▶ SUPPLIED TEXT:
•••••

List all Binance symbols
List Binance symbols ending with "USDT"
List all TradingView symbols
List TradingView symbols traded on NASDAQ
List TradingView symbols starting with "BTC"
List TradingView symbols traded in Poland
List TradingView symbols traded in USD currency
List TradingView symbols that have a market capitalization of 1 trillion or higher
List all files under the current directory
List CSV files under the current directory
List CSV files under the current directory and all subdirectories
List all keys in an HDF file "data.h5"
List all keys in all HDF files under the current directory
List all schemas in a SQL database
List all tables in a SQL database

Pulling¶

Each data class has the method fetch_symbol() for fetching a single symbol and returning raw data, usually in a form of a DataFrame. To return a data instance, the method pull() should be used, which takes one or multiple symbols, calls fetch_symbol() on each one, and aligns all DataFrames. For testing, use YFData, which is easy to use but poor in terms of quality. For production, use more reliable data sources, such as CCXTData for crypto and AlpacaData for stocks. For technical analysis based on the most recent data, use TVData (TradingView).

Hint

To see what arguments a data class like YFData accepts, use vbt.phelp(vbt.YFData.fetch_symbol).

How to fetch data

data = vbt.YFData.pull("AAPL")  # (1)!

•••••

(Pixel coordinate listings)
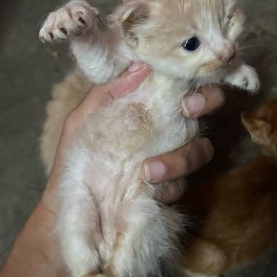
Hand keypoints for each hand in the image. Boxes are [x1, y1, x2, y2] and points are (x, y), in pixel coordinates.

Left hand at [0, 64, 223, 276]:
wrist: (69, 210)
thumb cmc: (74, 160)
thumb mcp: (82, 121)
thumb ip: (107, 93)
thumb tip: (141, 66)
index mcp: (146, 110)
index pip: (180, 86)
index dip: (193, 80)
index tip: (185, 85)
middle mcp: (165, 132)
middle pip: (204, 111)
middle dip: (206, 103)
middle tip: (189, 109)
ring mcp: (170, 163)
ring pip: (198, 151)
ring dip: (180, 158)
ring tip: (148, 170)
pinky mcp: (169, 192)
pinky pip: (182, 185)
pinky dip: (168, 186)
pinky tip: (148, 189)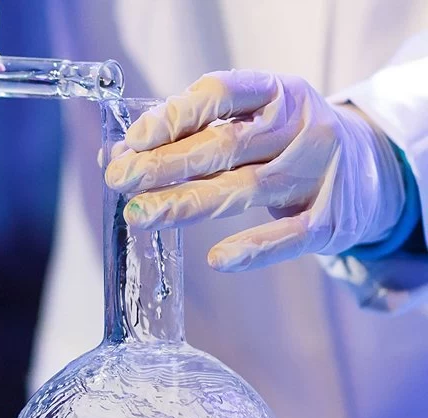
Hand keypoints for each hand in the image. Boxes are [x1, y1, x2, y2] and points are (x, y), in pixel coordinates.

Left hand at [105, 70, 406, 271]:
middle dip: (165, 164)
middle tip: (119, 180)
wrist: (370, 168)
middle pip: (225, 145)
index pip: (222, 94)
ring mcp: (318, 172)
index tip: (135, 139)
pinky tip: (219, 259)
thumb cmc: (283, 141)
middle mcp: (301, 127)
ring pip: (246, 188)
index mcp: (277, 92)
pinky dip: (254, 248)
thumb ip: (188, 132)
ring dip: (187, 204)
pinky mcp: (330, 219)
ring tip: (141, 215)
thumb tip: (114, 154)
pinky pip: (289, 235)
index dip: (176, 115)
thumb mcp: (247, 120)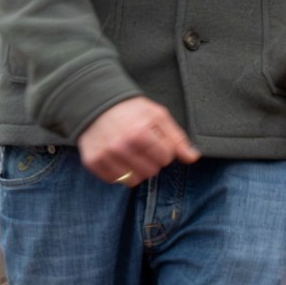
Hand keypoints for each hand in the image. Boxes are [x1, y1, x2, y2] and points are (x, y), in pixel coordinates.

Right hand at [78, 96, 196, 184]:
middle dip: (151, 161)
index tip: (155, 141)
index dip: (164, 150)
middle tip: (143, 148)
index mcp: (139, 132)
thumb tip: (192, 158)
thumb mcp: (157, 115)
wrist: (96, 103)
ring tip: (131, 154)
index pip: (166, 158)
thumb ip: (177, 137)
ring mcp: (105, 155)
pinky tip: (118, 158)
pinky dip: (120, 172)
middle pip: (151, 171)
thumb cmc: (131, 110)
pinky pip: (115, 181)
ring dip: (136, 169)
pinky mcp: (93, 162)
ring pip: (134, 180)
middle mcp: (120, 146)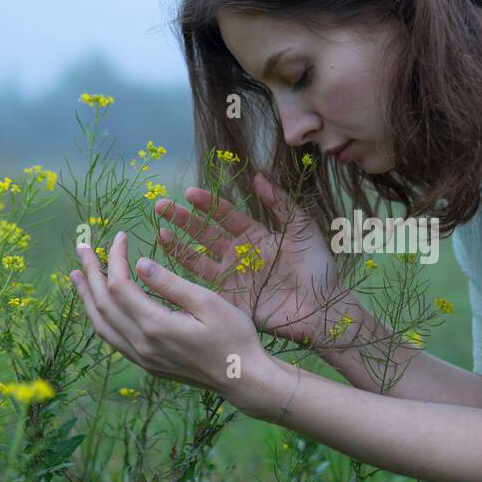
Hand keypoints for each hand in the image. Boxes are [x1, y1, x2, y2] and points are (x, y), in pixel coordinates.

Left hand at [69, 229, 268, 398]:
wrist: (242, 378)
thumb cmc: (233, 336)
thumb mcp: (208, 303)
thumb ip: (171, 284)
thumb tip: (139, 264)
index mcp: (156, 325)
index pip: (121, 285)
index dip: (116, 258)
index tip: (121, 236)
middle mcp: (142, 344)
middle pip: (103, 304)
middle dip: (91, 272)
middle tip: (83, 247)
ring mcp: (142, 357)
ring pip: (101, 325)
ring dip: (87, 298)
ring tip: (78, 275)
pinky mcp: (147, 364)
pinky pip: (112, 339)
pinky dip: (100, 317)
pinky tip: (100, 305)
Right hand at [153, 171, 356, 346]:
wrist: (321, 306)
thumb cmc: (316, 266)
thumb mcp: (301, 228)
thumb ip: (280, 202)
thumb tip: (258, 175)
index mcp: (255, 235)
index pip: (225, 215)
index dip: (208, 203)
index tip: (190, 193)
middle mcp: (238, 254)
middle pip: (205, 233)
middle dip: (183, 219)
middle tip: (162, 206)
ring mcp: (230, 276)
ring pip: (197, 256)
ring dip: (178, 243)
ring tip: (160, 229)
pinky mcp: (227, 299)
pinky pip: (200, 285)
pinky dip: (183, 274)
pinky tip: (168, 263)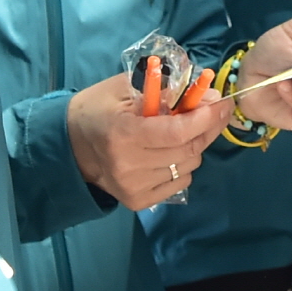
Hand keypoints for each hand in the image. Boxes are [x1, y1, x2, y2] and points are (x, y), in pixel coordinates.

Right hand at [66, 72, 229, 209]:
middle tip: (215, 111)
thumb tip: (207, 95)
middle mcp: (128, 165)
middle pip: (187, 150)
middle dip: (208, 128)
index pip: (177, 132)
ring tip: (183, 132)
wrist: (70, 146)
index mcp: (123, 133)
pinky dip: (183, 166)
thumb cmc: (99, 110)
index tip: (221, 103)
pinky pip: (179, 183)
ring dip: (194, 147)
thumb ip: (165, 90)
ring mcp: (132, 187)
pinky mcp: (136, 201)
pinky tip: (169, 153)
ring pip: (188, 167)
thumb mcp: (125, 88)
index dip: (205, 118)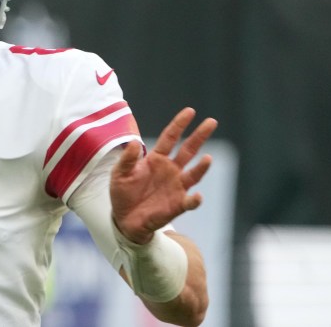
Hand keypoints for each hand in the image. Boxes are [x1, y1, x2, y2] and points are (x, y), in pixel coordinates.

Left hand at [110, 107, 217, 243]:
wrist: (124, 219)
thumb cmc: (122, 193)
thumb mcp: (119, 174)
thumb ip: (127, 159)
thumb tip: (134, 143)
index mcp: (156, 159)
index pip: (170, 137)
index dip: (179, 124)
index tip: (190, 111)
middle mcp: (170, 170)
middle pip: (188, 150)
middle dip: (199, 136)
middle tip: (211, 122)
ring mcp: (176, 186)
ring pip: (194, 174)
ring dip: (202, 167)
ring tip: (207, 159)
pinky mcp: (177, 205)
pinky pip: (189, 202)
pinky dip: (195, 200)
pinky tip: (197, 196)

•••••

Answer these questions from the text on pulling data, above the items:
(a) Which method fetches a single symbol and returns raw data?
(b) Which data class is suggested for crypto in production?
(c) What call shows the arguments that YFData accepts?

▶ RESULT BELOW:
(a) fetch_symbol()
(b) CCXTData
(c) vbt.phelp(vbt.YFData.fetch_symbol)